Researchers are evaluating the effect of muvalaplin on reducing cardiovascular risk in adults with elevated lipoprotein(a) levels who either have atherosclerotic cardiovascular disease or are at risk for a heart attack or stroke. This Phase 3, randomized, double-blind, placebo-controlled study focuses on adults with high Lp(a) levels and prior or potential cardiovascular events. The study aims to assess the time to the first major adverse cardiovascular event over about 5.25 years. Participants will be randomly assigned to receive either muvalaplin or a placebo, both administered orally.
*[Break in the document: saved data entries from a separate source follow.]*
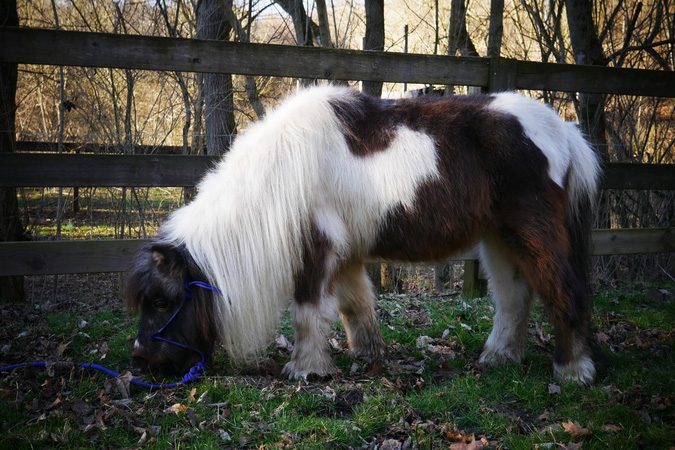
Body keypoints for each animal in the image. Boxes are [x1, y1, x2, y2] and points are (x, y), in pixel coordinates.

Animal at [127, 86, 604, 384]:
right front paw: (368, 356)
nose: (140, 360)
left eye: (162, 302)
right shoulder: (347, 254)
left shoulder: (317, 249)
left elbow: (307, 311)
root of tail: (564, 130)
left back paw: (572, 371)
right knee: (513, 298)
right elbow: (354, 306)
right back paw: (499, 359)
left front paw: (306, 369)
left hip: (532, 232)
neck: (283, 170)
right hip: (499, 239)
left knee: (564, 292)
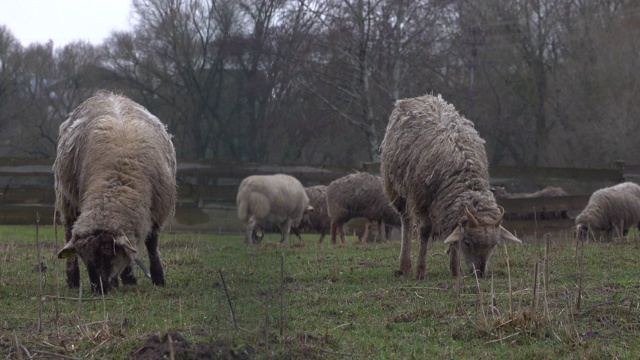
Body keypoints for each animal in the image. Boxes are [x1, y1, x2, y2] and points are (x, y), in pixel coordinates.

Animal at [53, 91, 175, 294]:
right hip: (67, 201)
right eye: (84, 257)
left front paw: (157, 279)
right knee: (68, 232)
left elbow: (151, 244)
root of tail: (109, 94)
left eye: (108, 252)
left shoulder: (157, 211)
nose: (98, 289)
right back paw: (74, 280)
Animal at [380, 94, 520, 280]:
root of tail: (424, 96)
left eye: (495, 244)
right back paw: (404, 265)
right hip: (397, 187)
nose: (480, 273)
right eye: (467, 243)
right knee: (406, 220)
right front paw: (420, 270)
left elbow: (453, 231)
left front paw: (455, 270)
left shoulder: (450, 203)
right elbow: (425, 230)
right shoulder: (421, 199)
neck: (463, 173)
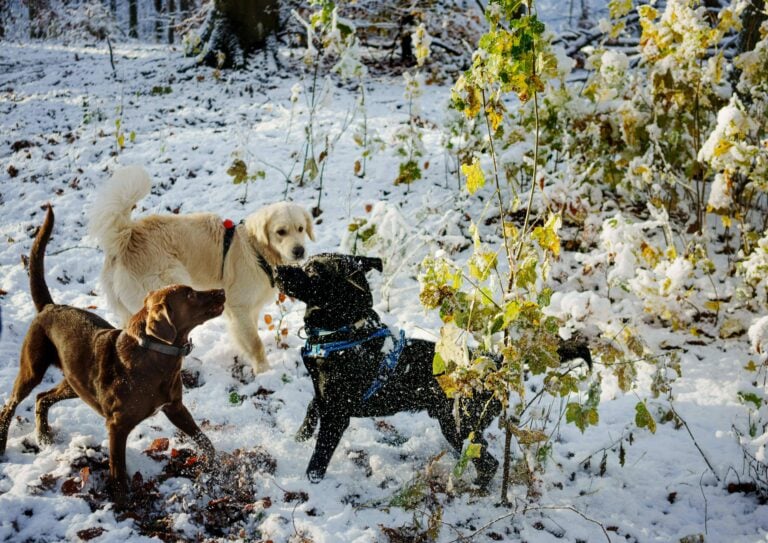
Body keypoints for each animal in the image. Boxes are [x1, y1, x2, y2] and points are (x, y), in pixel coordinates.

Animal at [0, 205, 226, 506]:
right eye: (189, 295)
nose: (222, 291)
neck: (154, 355)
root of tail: (50, 307)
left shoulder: (176, 408)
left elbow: (204, 440)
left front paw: (216, 467)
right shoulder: (117, 426)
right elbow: (117, 468)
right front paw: (123, 501)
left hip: (75, 383)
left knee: (42, 397)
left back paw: (45, 436)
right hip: (32, 369)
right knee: (10, 405)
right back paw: (4, 444)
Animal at [280, 255, 592, 488]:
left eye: (312, 270)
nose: (278, 268)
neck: (343, 333)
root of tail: (493, 363)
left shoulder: (337, 414)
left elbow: (319, 457)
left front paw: (310, 482)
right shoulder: (322, 398)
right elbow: (309, 417)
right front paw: (294, 442)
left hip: (458, 425)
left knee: (489, 463)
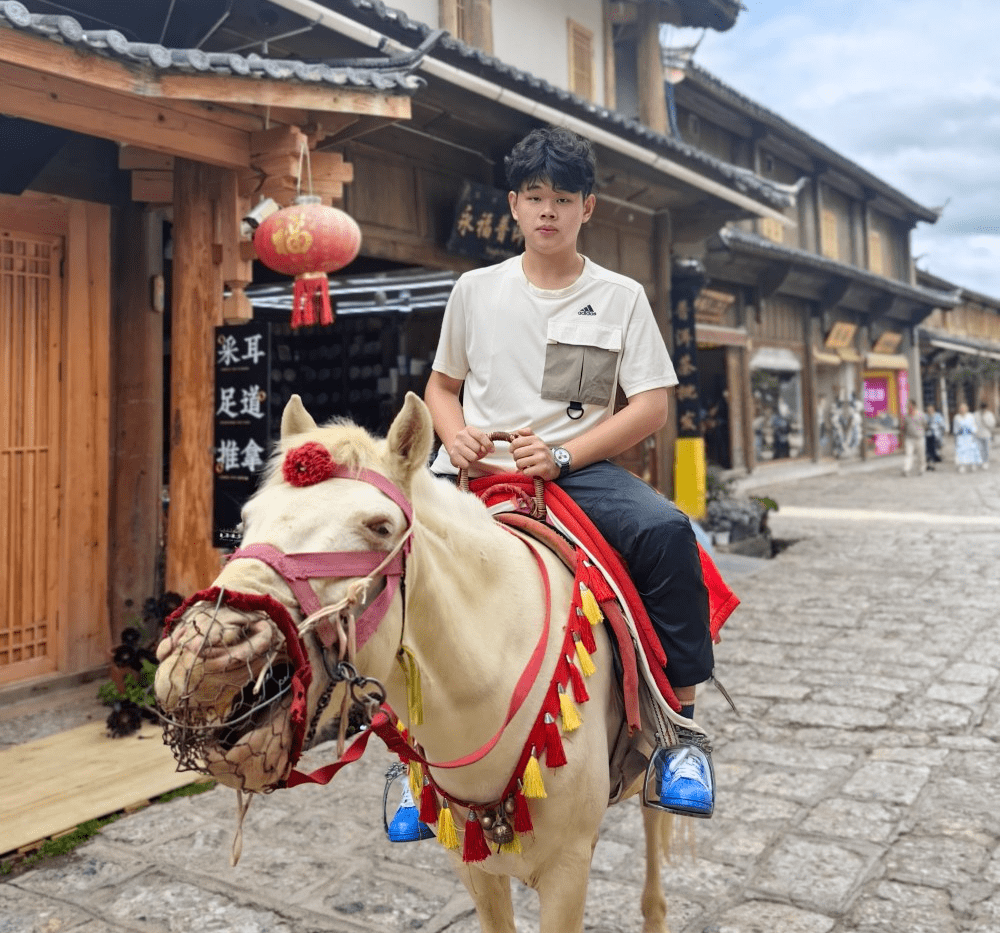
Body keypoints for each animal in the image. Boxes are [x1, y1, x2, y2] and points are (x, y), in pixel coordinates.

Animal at [158, 392, 680, 932]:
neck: (485, 686)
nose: (203, 654)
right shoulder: (472, 863)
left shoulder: (568, 868)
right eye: (244, 522)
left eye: (379, 527)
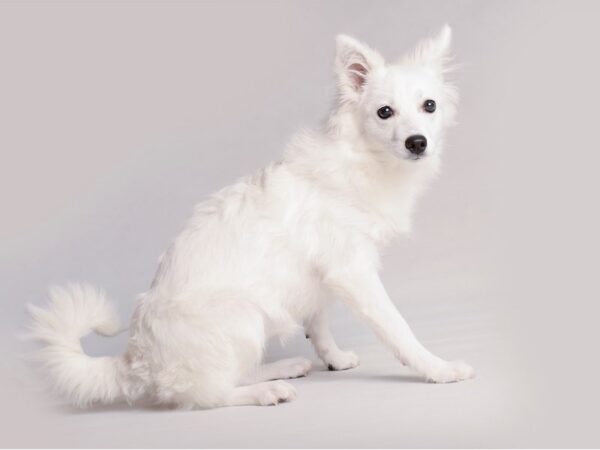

The study includes individuals with Lp(a) levels of at least 175 nanomoles per liter who have had a prior cardiovascular event within 10 years or are at risk for a first event due to conditions such as coronary artery disease, carotid stenosis, peripheral artery disease, high coronary artery calcium score, reduced kidney function with diabetes, or other high-risk factors. The treatment period lasts through the study duration, with close monitoring. During the study, participants will be regularly evaluated to track the occurrence of major adverse cardiovascular events, including heart attacks and strokes. Safety assessments will monitor blood pressure, kidney function, and heart failure status among other health indicators. The primary outcome measures the time to the first major cardiovascular event from baseline up to the end of the study, which spans approximately 5.25 years.